Wednesday, August 26, 2009

More watchdogs needed


Generations of military officers who came along after the Vietnam War rejected the myth that the war was "lost" because of U.S. media reporting.

President Lyndon Johnson's inept micromanagement from the White House, which tied the hands of field commanders, was the cause, as the late Defense Secretary Robert McNamara belatedly confessed.

The impulse for managing war news survives, however. The military newspaper Stars & Stripes reports that a Washington public relations firm, The Rendon Group, has a Pentagon contract to examine whether reporters who want to embed with troops in Afghanistan have "positive," "negative" or "neutral" attitudes.

The Pentagon stoutly denies it wants to shape news by selecting reporters with "positive" attitudes. But in the next breath it admits it refused to accredit a Stars & Stripes reporter to a combat unit because the reporter refused to highlight good news demanded by a unit commander.
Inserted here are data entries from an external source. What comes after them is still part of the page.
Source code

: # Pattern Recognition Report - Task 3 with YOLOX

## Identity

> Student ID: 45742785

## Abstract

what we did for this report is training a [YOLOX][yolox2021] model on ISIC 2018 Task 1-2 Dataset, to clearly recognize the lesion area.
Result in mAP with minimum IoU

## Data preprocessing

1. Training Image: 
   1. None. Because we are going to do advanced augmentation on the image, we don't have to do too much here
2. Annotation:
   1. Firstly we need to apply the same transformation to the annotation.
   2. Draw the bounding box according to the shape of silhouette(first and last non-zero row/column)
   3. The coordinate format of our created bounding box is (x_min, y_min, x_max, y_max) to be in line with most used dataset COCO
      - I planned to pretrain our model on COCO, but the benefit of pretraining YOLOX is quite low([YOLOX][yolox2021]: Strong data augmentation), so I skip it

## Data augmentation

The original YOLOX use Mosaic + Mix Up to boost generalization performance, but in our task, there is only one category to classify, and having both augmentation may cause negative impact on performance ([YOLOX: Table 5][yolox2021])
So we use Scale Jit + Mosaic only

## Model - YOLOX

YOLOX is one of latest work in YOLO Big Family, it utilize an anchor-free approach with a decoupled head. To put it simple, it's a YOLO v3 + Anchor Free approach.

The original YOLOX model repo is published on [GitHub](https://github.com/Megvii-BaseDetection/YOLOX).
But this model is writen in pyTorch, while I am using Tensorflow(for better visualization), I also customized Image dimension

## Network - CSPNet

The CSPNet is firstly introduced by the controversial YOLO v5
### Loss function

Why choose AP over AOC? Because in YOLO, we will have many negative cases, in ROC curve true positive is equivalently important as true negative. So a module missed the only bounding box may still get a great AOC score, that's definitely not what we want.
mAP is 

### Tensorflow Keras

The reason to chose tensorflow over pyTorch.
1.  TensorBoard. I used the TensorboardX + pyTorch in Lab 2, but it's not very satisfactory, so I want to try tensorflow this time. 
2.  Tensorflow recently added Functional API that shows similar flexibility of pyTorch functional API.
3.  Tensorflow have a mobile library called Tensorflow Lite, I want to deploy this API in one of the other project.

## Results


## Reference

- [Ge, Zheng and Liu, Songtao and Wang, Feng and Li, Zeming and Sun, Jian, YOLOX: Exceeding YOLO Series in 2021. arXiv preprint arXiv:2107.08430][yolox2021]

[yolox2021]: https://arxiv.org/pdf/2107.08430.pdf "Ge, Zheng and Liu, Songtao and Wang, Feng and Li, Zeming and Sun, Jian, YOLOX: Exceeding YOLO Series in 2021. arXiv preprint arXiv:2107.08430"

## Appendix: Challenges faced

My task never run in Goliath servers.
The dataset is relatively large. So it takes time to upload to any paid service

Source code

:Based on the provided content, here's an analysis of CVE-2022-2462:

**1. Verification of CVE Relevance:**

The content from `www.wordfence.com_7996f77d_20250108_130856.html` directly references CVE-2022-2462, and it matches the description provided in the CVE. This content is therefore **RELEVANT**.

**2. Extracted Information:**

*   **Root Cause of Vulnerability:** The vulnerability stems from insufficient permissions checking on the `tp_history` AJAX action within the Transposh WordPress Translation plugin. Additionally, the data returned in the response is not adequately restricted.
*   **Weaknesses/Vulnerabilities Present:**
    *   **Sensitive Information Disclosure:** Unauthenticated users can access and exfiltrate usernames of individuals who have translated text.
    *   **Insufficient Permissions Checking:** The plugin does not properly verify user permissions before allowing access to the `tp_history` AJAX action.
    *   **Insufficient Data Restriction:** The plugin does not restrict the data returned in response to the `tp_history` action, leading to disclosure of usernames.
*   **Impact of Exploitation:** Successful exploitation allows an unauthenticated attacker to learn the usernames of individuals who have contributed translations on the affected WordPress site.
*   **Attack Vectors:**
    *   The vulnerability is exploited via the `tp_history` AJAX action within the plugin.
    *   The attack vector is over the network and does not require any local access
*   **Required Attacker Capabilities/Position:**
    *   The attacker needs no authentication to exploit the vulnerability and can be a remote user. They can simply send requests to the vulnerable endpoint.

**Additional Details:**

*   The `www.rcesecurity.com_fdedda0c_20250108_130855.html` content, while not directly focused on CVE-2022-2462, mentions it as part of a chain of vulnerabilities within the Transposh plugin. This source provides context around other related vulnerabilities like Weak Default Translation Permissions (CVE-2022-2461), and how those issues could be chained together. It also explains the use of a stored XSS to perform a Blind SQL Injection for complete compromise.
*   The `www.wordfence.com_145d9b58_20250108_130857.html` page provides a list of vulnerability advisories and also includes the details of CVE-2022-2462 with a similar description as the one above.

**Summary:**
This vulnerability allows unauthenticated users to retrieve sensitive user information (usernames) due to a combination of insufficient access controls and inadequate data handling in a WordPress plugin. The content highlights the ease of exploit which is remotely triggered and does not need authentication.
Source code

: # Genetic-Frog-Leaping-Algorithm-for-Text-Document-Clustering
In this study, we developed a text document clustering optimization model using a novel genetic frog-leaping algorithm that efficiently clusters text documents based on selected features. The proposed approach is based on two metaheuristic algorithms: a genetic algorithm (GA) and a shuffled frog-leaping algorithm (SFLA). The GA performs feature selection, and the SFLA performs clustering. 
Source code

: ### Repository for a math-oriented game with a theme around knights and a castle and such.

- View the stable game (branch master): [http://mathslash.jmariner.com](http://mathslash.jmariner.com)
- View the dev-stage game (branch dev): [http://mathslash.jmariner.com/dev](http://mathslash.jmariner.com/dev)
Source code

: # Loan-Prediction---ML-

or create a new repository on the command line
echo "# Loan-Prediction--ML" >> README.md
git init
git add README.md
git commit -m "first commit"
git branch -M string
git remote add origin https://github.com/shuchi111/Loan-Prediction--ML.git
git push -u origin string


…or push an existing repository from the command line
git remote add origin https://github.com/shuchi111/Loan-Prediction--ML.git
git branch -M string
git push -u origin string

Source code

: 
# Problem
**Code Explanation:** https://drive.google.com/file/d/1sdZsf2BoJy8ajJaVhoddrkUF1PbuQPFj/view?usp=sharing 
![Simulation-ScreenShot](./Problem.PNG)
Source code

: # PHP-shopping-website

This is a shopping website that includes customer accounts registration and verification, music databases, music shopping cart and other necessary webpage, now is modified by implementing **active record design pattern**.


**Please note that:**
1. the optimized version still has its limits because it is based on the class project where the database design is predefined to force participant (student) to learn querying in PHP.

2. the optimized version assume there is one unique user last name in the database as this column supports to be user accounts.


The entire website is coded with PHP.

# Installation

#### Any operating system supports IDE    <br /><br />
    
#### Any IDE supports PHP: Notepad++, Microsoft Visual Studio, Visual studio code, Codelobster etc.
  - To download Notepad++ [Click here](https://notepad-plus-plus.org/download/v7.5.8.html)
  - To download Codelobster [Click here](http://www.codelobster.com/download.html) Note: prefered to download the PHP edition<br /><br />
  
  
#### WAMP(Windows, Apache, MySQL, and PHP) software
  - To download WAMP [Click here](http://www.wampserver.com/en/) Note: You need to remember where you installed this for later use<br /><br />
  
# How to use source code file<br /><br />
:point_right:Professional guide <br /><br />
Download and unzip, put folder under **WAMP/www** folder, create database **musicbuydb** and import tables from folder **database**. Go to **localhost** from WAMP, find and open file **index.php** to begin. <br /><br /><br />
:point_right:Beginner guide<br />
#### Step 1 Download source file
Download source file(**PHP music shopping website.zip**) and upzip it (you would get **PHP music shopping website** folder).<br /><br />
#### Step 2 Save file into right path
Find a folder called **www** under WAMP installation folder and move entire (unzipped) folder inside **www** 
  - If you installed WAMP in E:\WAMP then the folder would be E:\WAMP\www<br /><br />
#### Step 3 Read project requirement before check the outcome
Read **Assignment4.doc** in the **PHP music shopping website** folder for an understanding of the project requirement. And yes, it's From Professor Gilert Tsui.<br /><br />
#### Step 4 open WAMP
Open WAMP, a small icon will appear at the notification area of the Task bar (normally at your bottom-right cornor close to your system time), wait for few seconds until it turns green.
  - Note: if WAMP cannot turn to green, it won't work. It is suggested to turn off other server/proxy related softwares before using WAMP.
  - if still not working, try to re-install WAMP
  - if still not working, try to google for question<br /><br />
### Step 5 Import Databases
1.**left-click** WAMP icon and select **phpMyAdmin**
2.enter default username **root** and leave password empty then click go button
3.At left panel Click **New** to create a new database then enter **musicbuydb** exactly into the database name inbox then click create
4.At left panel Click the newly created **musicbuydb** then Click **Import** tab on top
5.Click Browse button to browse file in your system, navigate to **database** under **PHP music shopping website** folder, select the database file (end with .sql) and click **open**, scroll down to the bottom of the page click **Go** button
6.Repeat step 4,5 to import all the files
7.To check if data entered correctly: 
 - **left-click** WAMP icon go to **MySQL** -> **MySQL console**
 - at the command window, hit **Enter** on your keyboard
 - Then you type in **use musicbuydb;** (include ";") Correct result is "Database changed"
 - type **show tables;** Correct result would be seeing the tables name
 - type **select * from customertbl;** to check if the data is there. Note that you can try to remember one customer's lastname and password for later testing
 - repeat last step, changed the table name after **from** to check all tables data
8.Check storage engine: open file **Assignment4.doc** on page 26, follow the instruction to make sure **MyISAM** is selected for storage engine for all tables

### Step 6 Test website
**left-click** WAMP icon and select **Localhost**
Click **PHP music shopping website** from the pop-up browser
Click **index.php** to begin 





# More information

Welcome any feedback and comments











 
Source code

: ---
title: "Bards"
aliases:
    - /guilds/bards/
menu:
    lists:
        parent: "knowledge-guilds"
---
The Rendon Group is a master of shaping information, albeit false. It helped create the Iraqi National Congress, which misled Americans with the fiction that Iraq had doomsday weapons.

Some Pentagon official has a tin ear. This unknown bureaucrat is using a public relations firm that helped deceive the American public and Congress into a war to classify news reporters as cheerleaders or critics and thus assign them where they can best help the Pentagon image.

For an organization that tolerates billions of dollars in cost overruns and tried to hide horrific torture methods, the Pentagon needs more, not fewer, media watchdogs to report facts, not just what's "good news."